═══ Provided material ═══
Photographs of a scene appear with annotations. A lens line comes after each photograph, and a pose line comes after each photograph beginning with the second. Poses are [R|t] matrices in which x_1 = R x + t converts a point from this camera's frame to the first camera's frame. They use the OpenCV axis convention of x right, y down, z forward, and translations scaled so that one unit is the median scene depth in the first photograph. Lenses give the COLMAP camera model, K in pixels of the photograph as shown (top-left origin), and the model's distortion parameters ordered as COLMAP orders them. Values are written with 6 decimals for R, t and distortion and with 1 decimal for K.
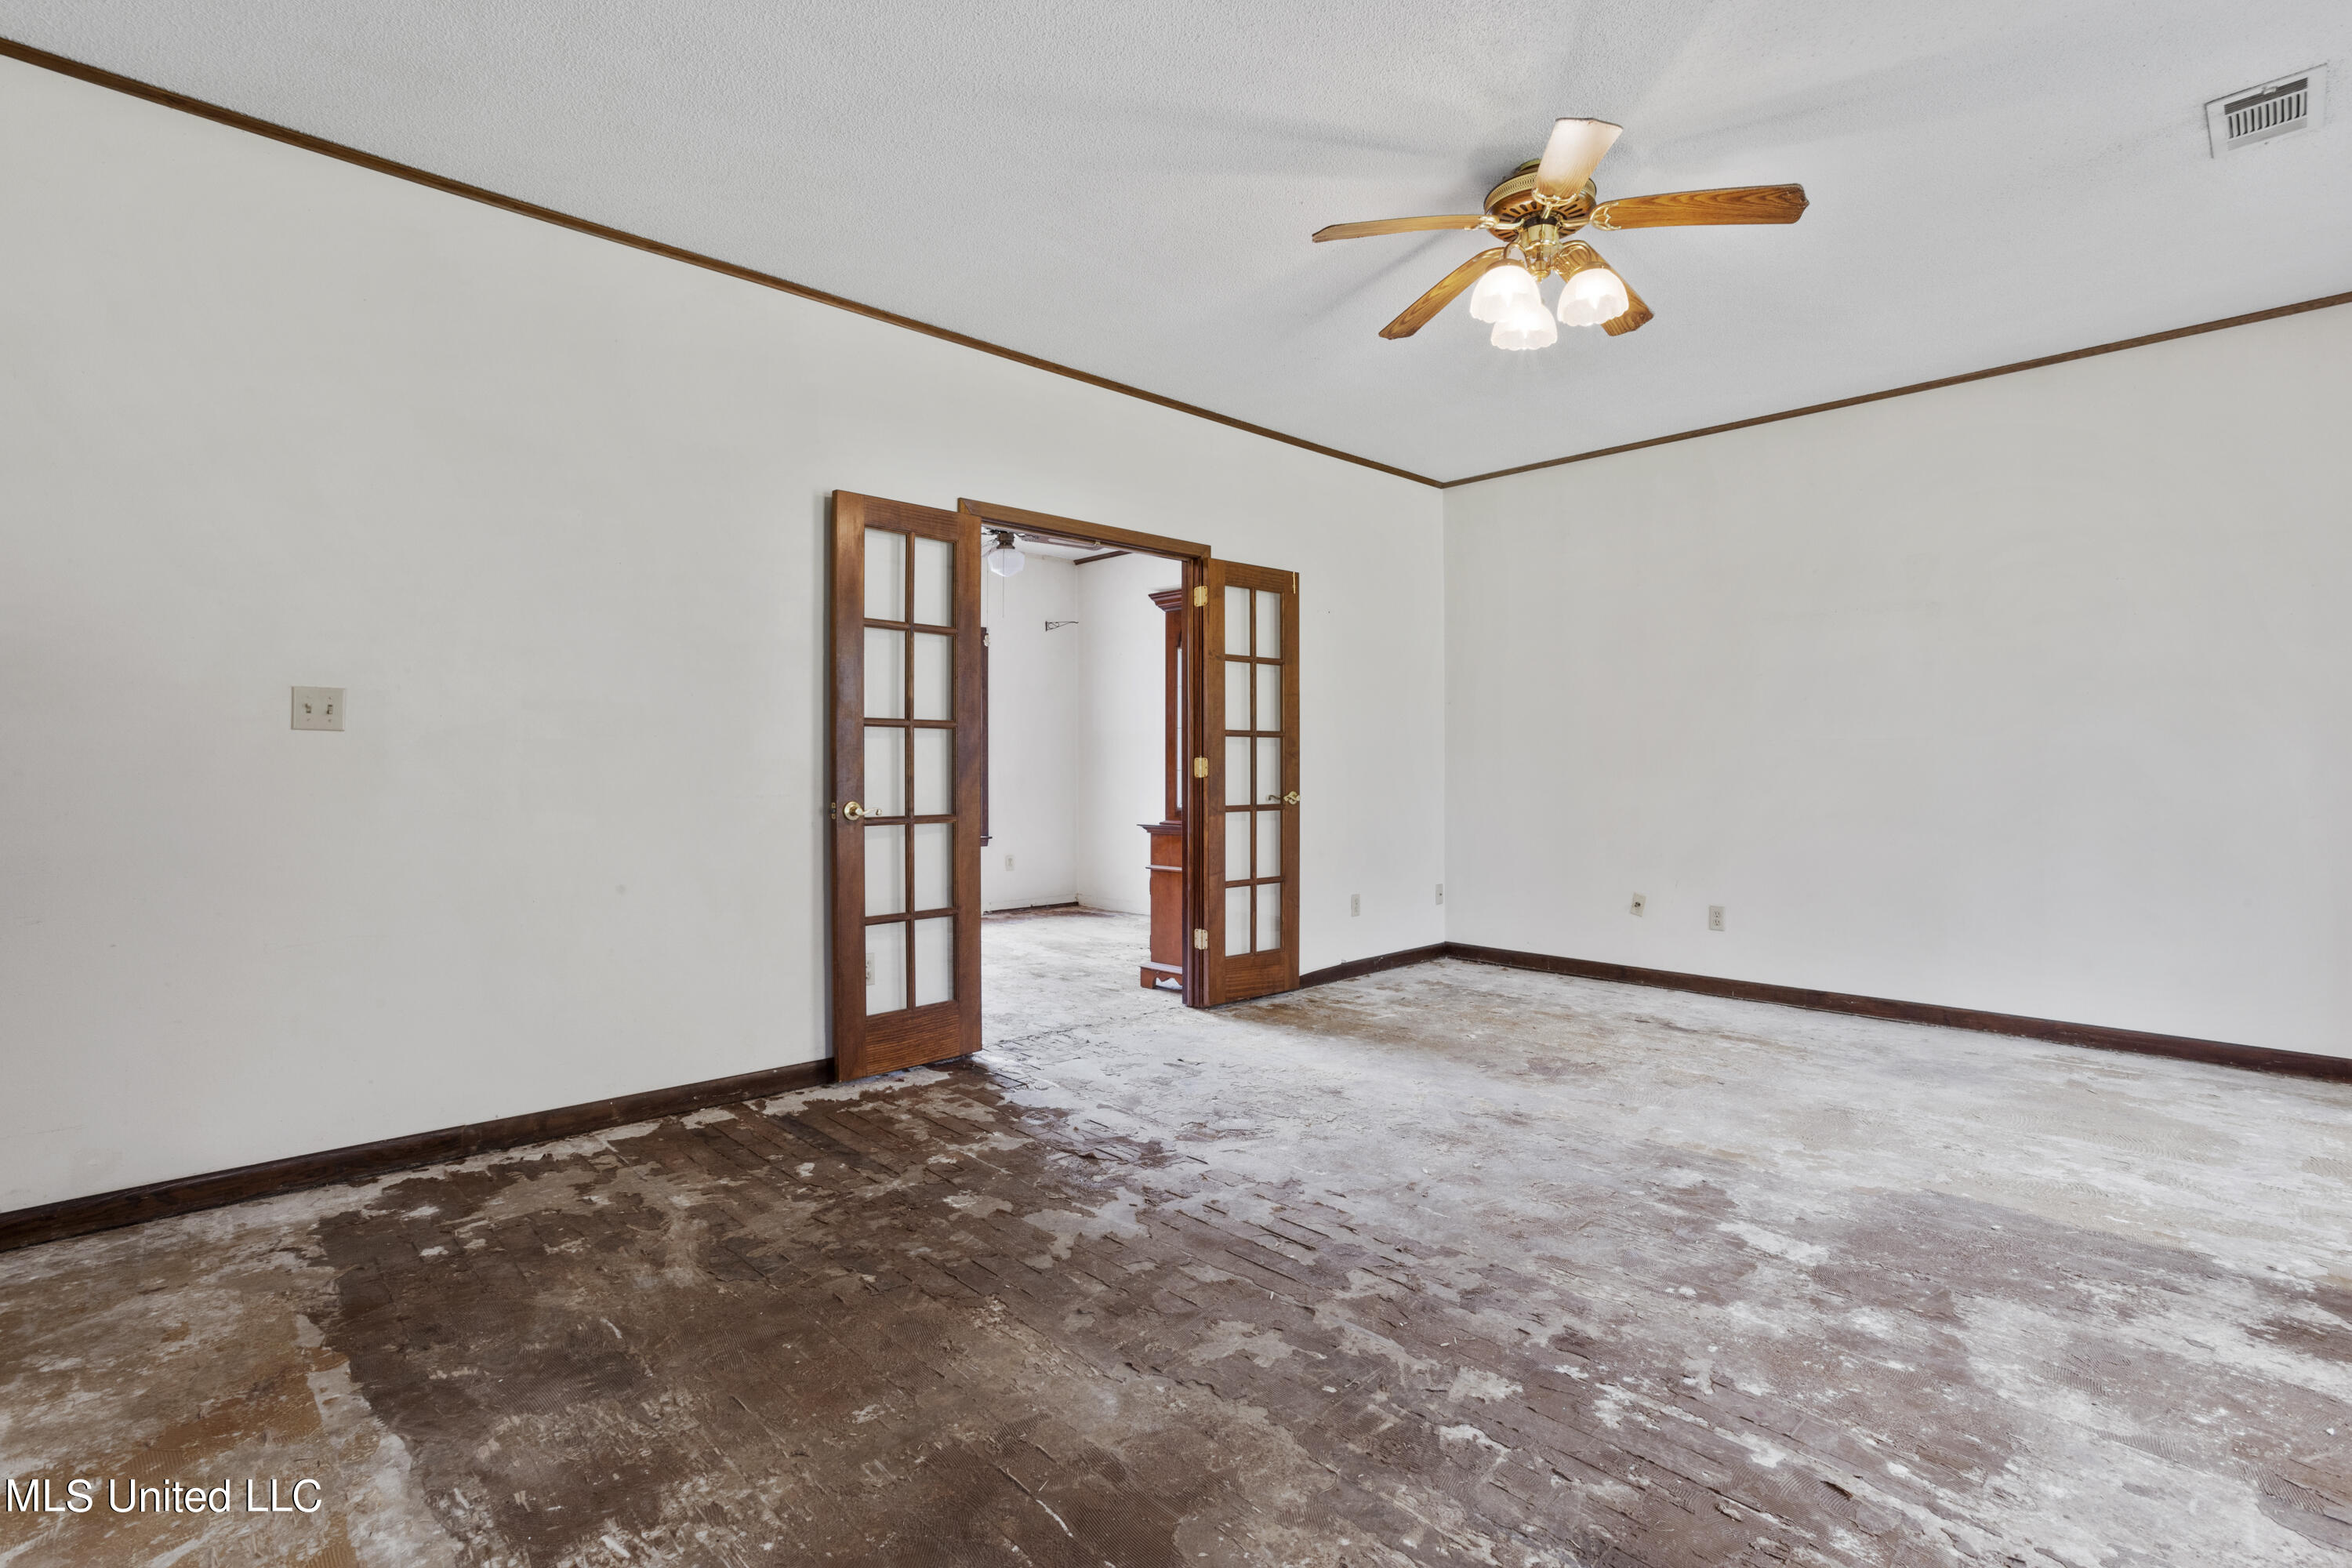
lens RADIAL K [[1128.6, 0, 1169.8], [0, 1128.6, 765.8], [0, 0, 1]] dist [-0.054397, 0.030281]
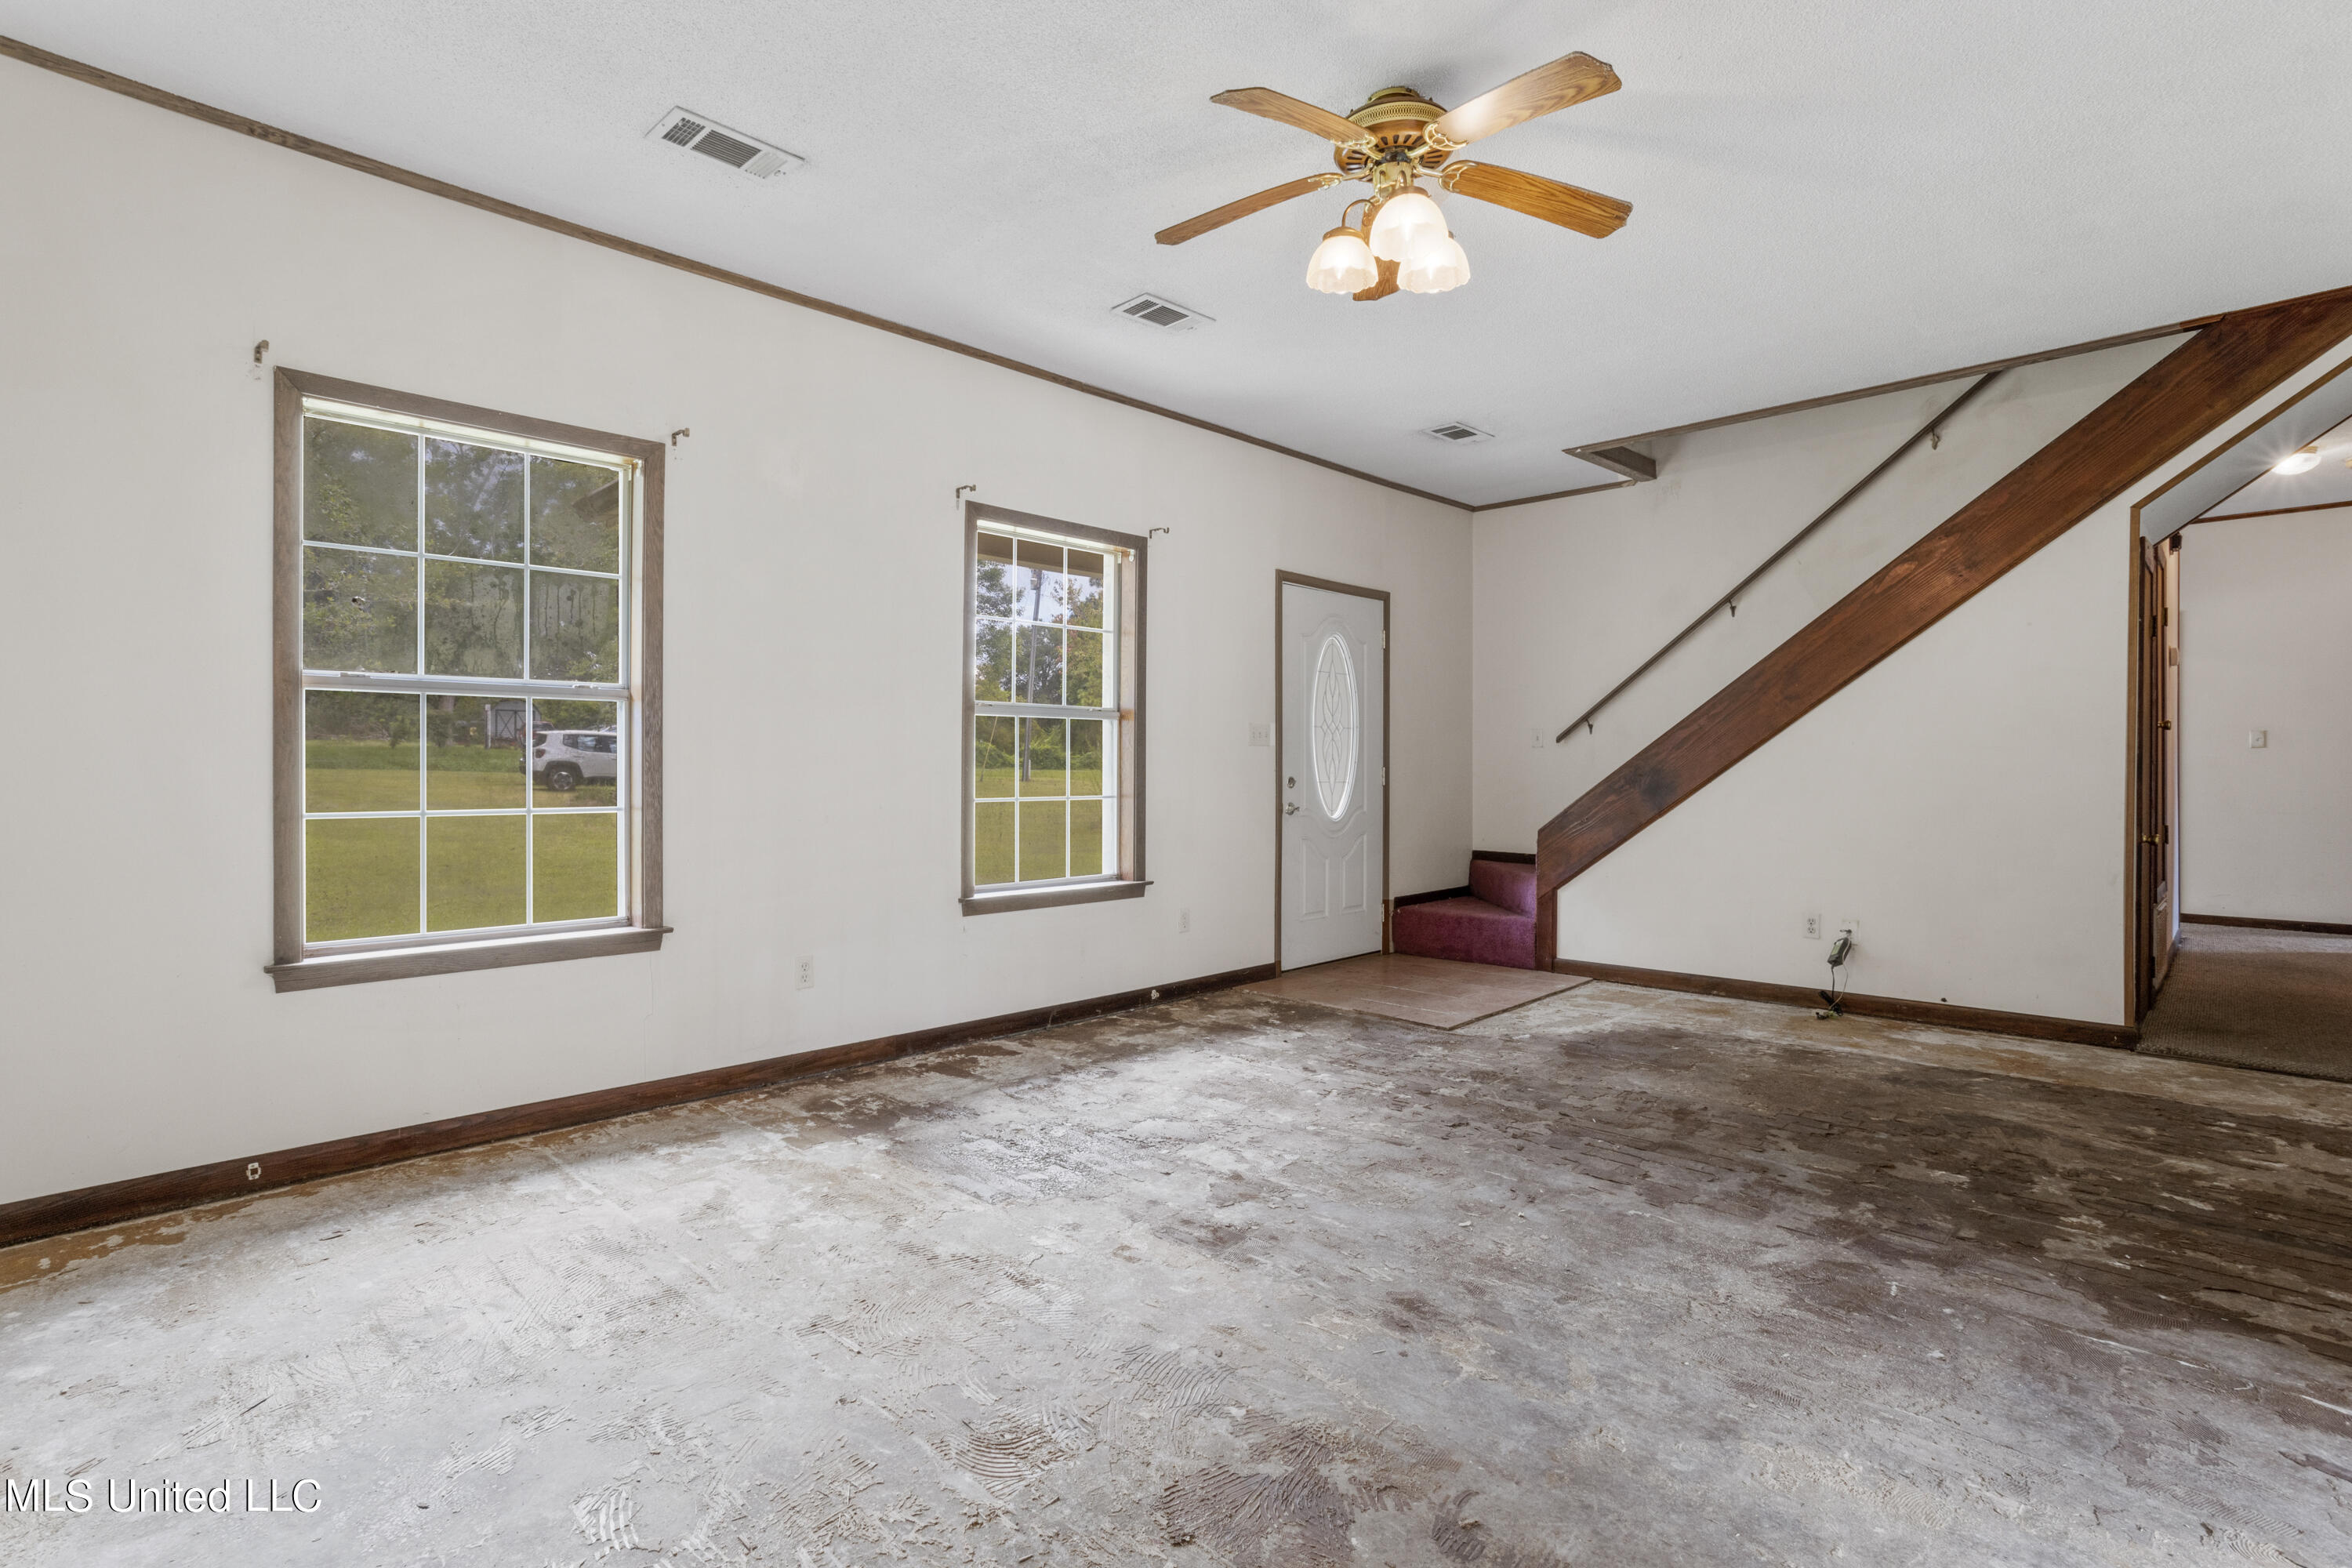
lens RADIAL K [[1128.6, 0, 1169.8], [0, 1128.6, 765.8], [0, 0, 1]] dist [-0.054397, 0.030281]
pose [[-0.999303, 0.001528, -0.037308, 0.586928], [0.001544, 0.999999, -0.000402, 0.005667], [0.037307, -0.000459, -0.999304, 2.039231]]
═══
Task requirements | Reproduce all of the material above word for word, but leave out the pictures.

Exercise response |
Photographs of a scene appear with annotations. A lens line comes after each photograph, and a pose line comes after each photograph beginning with the second. Poses are [R|t] matrices in which x_1 = R x + t converts a point from this camera's frame to the first camera's frame. They use the OpenCV axis convention of x right, y down, z forward, and translations scaled so that one unit is the median scene depth in the first photograph. Lenses give the COLMAP camera model, K in pixels of the photograph as shown (top-left origin), and the model's distortion parameters ordered as COLMAP orders them. Values are written with 6 decimals for R, t and distortion and with 1 decimal for K.
lens RADIAL K [[1128.6, 0, 1169.8], [0, 1128.6, 765.8], [0, 0, 1]] dist [-0.054397, 0.030281]
lens RADIAL K [[1128.6, 0, 1169.8], [0, 1128.6, 765.8], [0, 0, 1]] dist [-0.054397, 0.030281]
pose [[-0.999303, 0.001528, -0.037308, 0.586928], [0.001544, 0.999999, -0.000402, 0.005667], [0.037307, -0.000459, -0.999304, 2.039231]]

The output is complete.